Symptoms
When damaged and corrupted a MS SQL Server MSDB database may not come online and be operational. The SQL Server Agent Service will not start, and any scheduled jobs will not run automatically or manually.
Cause
SQL Server database file damage can occur for many different reasons. A majority of MS SQL Server damaged MSDB database events occur because of hardware issues related to memory, disk, or processor problems.
Resolution
Three methods to recover MS SQL MSDB databases:
- Restore from backup
- Use DBCC CheckDB to repair MSDB database
- Replace the MSDB database files
MSDB database restore from backup:
The restore process using SQL Server Management Studio requires a current backup and can be easily performed by going to properties of the “msdb” database, Tasks -> Restore-> Database and pointing to the location of backup media.
Use DBCC CheckDB for Database repair:
If no backup is available, we can run “DBCC CheckDB” to save the current MSDB database and its contents. The T-SQL commands below check the integrity of the MSDB database, run a soft repair of the MSDB database, and finally a hard repair of the MSDB database:
- MSDB integrity check, is the database free of corruption?
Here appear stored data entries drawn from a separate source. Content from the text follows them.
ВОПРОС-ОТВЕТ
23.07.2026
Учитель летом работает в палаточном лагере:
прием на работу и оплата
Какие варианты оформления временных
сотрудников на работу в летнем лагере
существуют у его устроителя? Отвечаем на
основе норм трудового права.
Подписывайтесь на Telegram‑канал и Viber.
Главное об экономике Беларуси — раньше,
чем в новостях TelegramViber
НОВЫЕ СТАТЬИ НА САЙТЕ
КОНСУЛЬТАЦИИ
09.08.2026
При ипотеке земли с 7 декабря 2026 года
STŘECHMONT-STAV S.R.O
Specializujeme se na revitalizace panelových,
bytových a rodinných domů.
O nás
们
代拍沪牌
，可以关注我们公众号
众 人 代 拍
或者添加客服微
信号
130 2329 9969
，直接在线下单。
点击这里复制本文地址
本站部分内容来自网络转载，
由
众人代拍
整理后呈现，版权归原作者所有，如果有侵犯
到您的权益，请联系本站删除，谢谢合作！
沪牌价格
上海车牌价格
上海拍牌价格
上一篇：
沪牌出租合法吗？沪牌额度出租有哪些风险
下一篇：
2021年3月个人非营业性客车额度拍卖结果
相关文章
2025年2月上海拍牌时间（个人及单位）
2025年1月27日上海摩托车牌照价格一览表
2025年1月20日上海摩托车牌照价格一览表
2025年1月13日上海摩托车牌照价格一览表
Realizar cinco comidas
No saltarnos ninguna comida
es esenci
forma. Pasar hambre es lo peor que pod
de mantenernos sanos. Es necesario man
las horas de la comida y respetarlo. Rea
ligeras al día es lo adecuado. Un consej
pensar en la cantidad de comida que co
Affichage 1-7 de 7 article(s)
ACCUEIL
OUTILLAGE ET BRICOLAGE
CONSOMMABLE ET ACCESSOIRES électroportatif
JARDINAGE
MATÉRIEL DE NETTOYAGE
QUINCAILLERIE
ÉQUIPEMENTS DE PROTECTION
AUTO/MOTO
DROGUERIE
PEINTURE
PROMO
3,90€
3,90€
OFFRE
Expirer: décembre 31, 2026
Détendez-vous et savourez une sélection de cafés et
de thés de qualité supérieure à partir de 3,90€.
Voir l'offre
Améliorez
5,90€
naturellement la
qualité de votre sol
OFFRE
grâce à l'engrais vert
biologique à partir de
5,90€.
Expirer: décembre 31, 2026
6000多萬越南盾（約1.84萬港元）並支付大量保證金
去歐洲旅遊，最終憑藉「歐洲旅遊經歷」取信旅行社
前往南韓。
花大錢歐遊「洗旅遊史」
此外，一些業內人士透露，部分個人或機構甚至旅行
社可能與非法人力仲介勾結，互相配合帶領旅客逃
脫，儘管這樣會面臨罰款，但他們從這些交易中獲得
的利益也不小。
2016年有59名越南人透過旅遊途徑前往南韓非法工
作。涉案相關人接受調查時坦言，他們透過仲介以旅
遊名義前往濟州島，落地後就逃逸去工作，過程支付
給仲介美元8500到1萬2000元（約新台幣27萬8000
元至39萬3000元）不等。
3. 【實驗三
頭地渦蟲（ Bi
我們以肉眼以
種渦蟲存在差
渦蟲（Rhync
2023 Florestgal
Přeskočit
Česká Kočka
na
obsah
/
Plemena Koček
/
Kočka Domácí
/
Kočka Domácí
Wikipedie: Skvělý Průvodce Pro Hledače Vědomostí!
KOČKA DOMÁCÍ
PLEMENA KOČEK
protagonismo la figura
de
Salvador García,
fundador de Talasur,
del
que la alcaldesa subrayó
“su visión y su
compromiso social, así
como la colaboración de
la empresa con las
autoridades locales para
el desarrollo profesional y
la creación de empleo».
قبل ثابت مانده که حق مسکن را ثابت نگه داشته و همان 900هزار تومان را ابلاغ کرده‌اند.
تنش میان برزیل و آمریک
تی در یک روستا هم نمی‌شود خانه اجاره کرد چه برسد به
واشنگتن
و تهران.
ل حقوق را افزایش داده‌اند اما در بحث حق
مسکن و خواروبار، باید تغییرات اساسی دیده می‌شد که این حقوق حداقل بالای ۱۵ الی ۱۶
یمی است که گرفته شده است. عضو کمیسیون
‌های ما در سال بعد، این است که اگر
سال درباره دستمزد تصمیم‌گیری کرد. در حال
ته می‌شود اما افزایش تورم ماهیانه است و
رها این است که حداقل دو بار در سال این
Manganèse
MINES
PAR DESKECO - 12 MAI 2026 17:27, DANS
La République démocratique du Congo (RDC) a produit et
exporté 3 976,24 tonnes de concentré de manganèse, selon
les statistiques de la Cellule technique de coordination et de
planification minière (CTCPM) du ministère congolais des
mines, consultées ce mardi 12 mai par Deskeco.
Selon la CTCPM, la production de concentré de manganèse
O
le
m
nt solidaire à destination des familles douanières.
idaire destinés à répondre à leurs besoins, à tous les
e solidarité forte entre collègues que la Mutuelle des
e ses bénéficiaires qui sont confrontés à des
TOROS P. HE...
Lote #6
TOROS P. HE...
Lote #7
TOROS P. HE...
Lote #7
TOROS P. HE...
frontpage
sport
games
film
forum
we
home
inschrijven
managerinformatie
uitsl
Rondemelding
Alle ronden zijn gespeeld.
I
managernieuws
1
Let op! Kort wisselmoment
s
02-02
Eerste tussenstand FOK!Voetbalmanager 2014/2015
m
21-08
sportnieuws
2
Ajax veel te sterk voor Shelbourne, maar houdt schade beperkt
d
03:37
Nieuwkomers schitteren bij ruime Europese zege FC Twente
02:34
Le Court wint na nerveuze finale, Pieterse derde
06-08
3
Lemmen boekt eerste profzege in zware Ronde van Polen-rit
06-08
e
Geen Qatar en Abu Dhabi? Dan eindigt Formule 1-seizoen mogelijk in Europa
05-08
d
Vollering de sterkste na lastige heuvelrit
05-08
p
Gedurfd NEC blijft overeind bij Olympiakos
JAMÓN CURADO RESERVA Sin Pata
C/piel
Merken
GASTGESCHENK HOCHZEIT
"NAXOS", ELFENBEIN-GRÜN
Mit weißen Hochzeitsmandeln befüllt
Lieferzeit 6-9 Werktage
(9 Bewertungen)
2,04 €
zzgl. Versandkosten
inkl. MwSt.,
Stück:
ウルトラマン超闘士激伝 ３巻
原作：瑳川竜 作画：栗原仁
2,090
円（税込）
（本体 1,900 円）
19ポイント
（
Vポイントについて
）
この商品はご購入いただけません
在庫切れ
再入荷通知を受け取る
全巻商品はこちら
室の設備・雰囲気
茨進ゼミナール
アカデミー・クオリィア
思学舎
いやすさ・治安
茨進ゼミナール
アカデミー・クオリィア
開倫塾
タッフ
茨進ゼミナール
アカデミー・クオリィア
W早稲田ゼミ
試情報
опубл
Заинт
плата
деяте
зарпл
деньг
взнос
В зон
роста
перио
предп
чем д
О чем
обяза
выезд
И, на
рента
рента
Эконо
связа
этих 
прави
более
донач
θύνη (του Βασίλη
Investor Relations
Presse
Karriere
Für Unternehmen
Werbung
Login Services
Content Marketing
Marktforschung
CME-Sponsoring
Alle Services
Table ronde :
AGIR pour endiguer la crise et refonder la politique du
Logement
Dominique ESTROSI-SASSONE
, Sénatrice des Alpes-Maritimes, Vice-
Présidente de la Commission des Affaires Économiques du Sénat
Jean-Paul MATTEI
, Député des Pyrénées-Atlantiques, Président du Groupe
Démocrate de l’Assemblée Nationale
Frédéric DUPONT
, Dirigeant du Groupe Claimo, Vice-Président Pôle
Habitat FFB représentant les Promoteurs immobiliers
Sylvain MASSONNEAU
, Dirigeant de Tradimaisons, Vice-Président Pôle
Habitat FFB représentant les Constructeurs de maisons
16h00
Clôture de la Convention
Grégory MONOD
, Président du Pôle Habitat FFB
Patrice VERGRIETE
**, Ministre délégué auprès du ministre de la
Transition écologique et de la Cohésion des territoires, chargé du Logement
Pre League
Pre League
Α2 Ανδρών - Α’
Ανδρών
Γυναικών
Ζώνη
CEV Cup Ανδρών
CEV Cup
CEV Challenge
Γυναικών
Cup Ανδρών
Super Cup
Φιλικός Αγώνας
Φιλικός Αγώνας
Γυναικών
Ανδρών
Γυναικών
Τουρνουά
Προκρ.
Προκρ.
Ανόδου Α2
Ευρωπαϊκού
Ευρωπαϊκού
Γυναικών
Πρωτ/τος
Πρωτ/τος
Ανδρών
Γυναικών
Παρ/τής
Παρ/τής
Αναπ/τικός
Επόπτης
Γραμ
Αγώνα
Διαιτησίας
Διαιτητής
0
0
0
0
Run command below in SSMS query window:
USE Master;
GO
ALTER Database MSDB
SET SINGLE_USER WITH ROLLBACK IMMEDIATE;
GO
DBCC CHECKDB (msdb, NOINDEX);
GO
ALTER DATABASE MSDB
SET-MULTI_USER;
GO
We want to check the line at bottom of return window reporting “allocation” and "consistency” errors. A damaged MSDB database will report errors and require the DBCC CheckDB commands below to repair.
- MSDB T-SQL command for an attempted “soft recovery” with no data loss:
Run command below in SSMS query window:
USE Master;
GO
ALTER Database MSDB
SET SINGLE_USER WITH ROLLBACK IMMEDIATE;
GO
DBCC CHECKDB (msdb, REPAIR_REBUILD);
GO
ALTER DATABASE MSDB
SET-MULTI_USER;
GO
After running command above, run DBCC CheckDB again to see new status of database.
- MSDB T-SQL command for an attempted “hard recovery” with possible data loss:
Run command below in SSMS query window:
USE Master;
GO
ALTER Database MSDB
SET SINGLE_USER WITH ROLLBACK IMMEDIATE;
GO
DBCC CHECKDB (msdb, REPAIR_ALLOW_DATA_LOSS);
GO
ALTER DATABASE MSDB
SET-MULTI_USER;
GO
After running command above, run DBCC CheckDB again to see new status of database.
Replace the MSDB database files
If the MSDB database is corrupt and DBCC repair options have not worked; we can put in a new MSDB database by replacing the MSDB database files.
When we replace the MSDB database files we lose all information like custom backup jobs, task information, replication, log shipping, and maintenance plan data.
Steps below are used to replace an existing MSDB database with a new default MSDB database.
- Browse to the SQL Server installation directory and go to the "Templates" folder under the “Binn” directory:
The “msdbdata.mdf” and “msdblog.ldf” files are the MSDB database template files we need to bring up a new stable MSDB database.
- Need to stop the SQL Server Service to replace the existing MSDB database files.
- Next go to the SQL Server Data directory. Directory path in example below is “C:\Program Files\Microsoft SQL Server\MSSQL15.SQL2019\MSSQL\DATA”
- Find the corrupt “msdbdata.mdf” and “msdblog.ldf” files.
- Copy and move the files to another directory; in this case we’re moving them to a folder called “MSDB_Save”. There is a chance these files can be imported into another SQL Server installation and checked again with DBCC CheckDB; it isn’t a best practice to delete corrupt database files when troubleshooting.
- Find where the MSDB temp database files are saved and put a copy of them back into our default SQL Server database directory:
- Final location for the MSDB database temp files; back in the default data directory of “C:\Program Files\Microsoft SQL Server\MSSQL15.SQL2019\MSSQL\DATA”.
- After replacing the MSDB database files, start the SQL Server Service.